Copy out the material below exactly, beginning with its first line and stopping after the line that contains "10 h 24 min". Leave the pictures out of your copy.

◆ Supplied data:

━━━━━━━━

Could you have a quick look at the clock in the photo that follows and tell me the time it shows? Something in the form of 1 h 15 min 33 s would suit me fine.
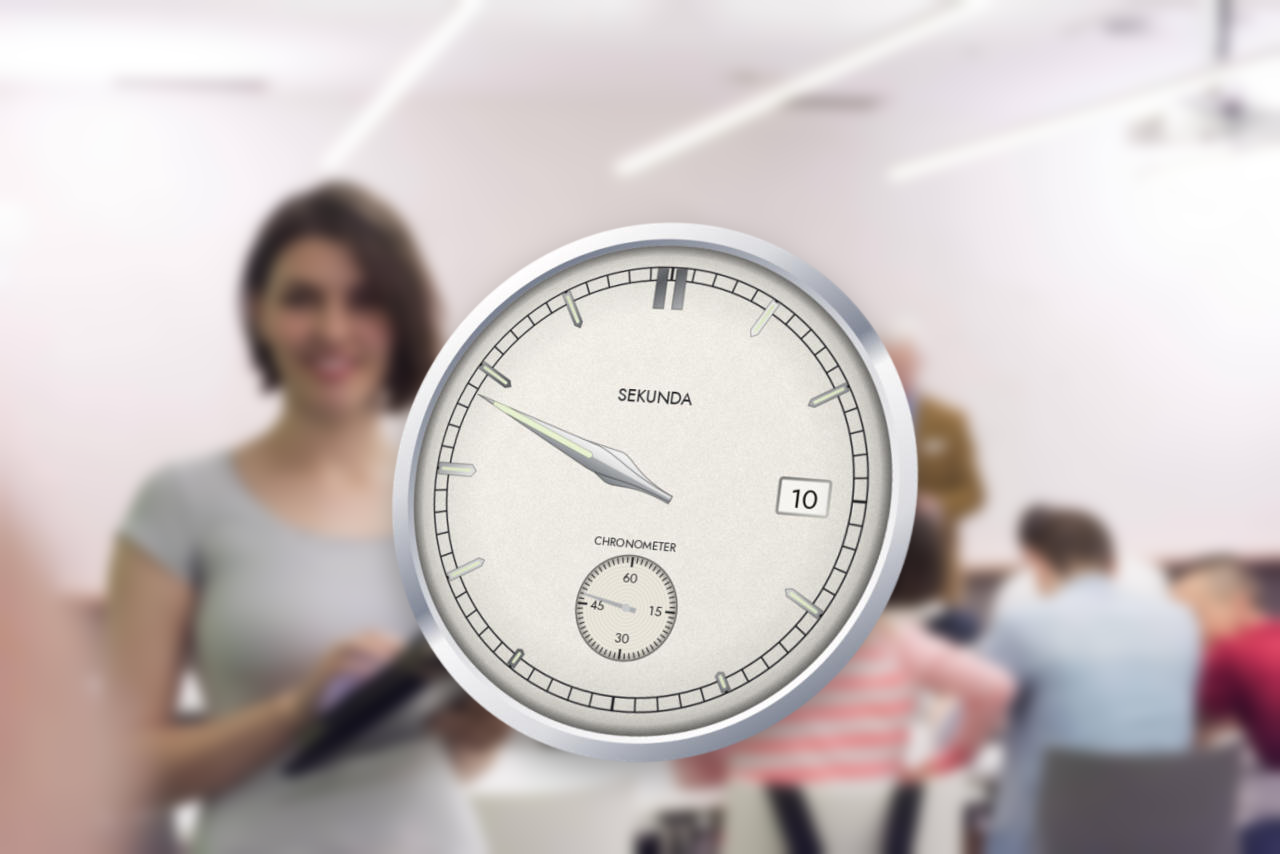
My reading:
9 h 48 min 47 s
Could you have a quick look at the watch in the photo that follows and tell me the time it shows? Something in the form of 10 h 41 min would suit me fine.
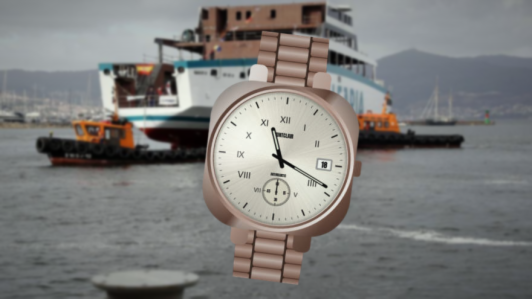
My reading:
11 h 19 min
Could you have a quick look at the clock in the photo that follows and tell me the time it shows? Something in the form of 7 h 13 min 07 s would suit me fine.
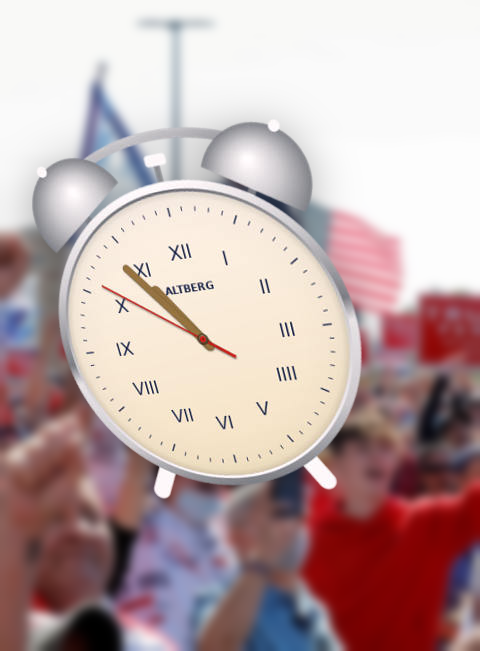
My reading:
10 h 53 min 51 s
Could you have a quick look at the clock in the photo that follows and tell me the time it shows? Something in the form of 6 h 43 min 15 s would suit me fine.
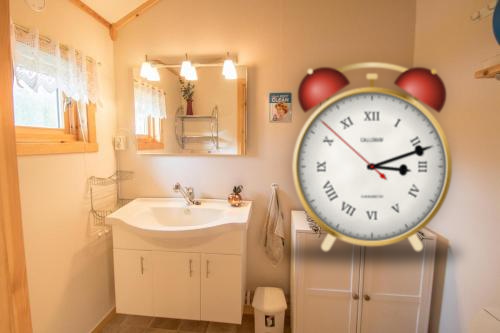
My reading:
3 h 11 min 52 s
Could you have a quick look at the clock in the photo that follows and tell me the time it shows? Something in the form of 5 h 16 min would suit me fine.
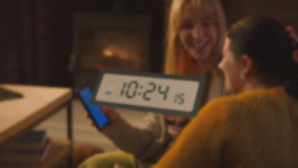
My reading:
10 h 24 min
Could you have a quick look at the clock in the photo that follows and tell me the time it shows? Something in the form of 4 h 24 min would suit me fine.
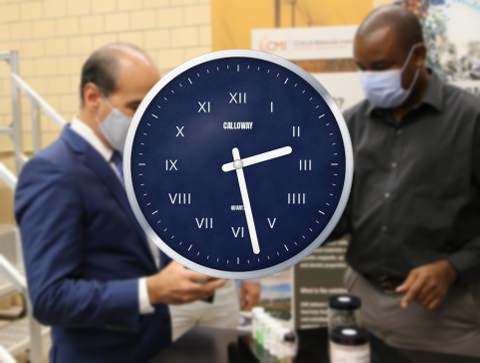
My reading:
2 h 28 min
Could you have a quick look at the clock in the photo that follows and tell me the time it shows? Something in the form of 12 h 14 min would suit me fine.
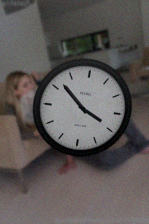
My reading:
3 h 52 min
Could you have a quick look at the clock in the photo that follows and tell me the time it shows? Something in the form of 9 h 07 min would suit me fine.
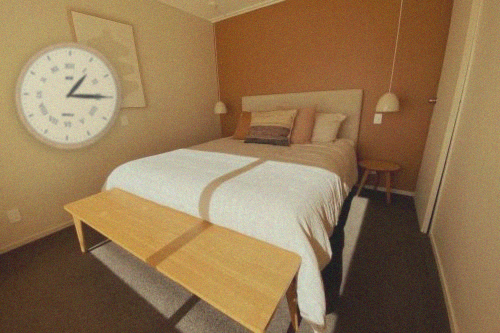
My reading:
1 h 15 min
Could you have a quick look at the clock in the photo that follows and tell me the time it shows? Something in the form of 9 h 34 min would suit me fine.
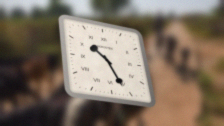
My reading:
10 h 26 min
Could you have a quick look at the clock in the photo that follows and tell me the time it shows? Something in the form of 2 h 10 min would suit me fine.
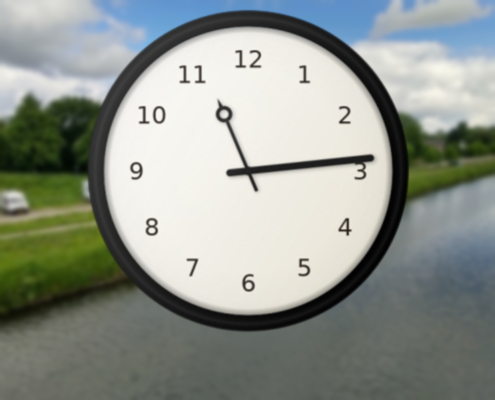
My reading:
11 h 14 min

━━━━━━━━

◆ Answer for the task:
Could you have a quick look at the clock in the photo that follows and tell me the time it shows? Something in the form of 1 h 15 min 33 s would suit me fine.
My reading:
9 h 48 min 47 s
Could you have a quick look at the watch in the photo that follows and tell me the time it shows? Something in the form of 10 h 41 min would suit me fine.
My reading:
11 h 19 min
Could you have a quick look at the clock in the photo that follows and tell me the time it shows? Something in the form of 7 h 13 min 07 s would suit me fine.
My reading:
10 h 53 min 51 s
Could you have a quick look at the clock in the photo that follows and tell me the time it shows? Something in the form of 6 h 43 min 15 s would suit me fine.
My reading:
3 h 11 min 52 s
Could you have a quick look at the clock in the photo that follows and tell me the time it shows? Something in the form of 5 h 16 min would suit me fine.
My reading:
10 h 24 min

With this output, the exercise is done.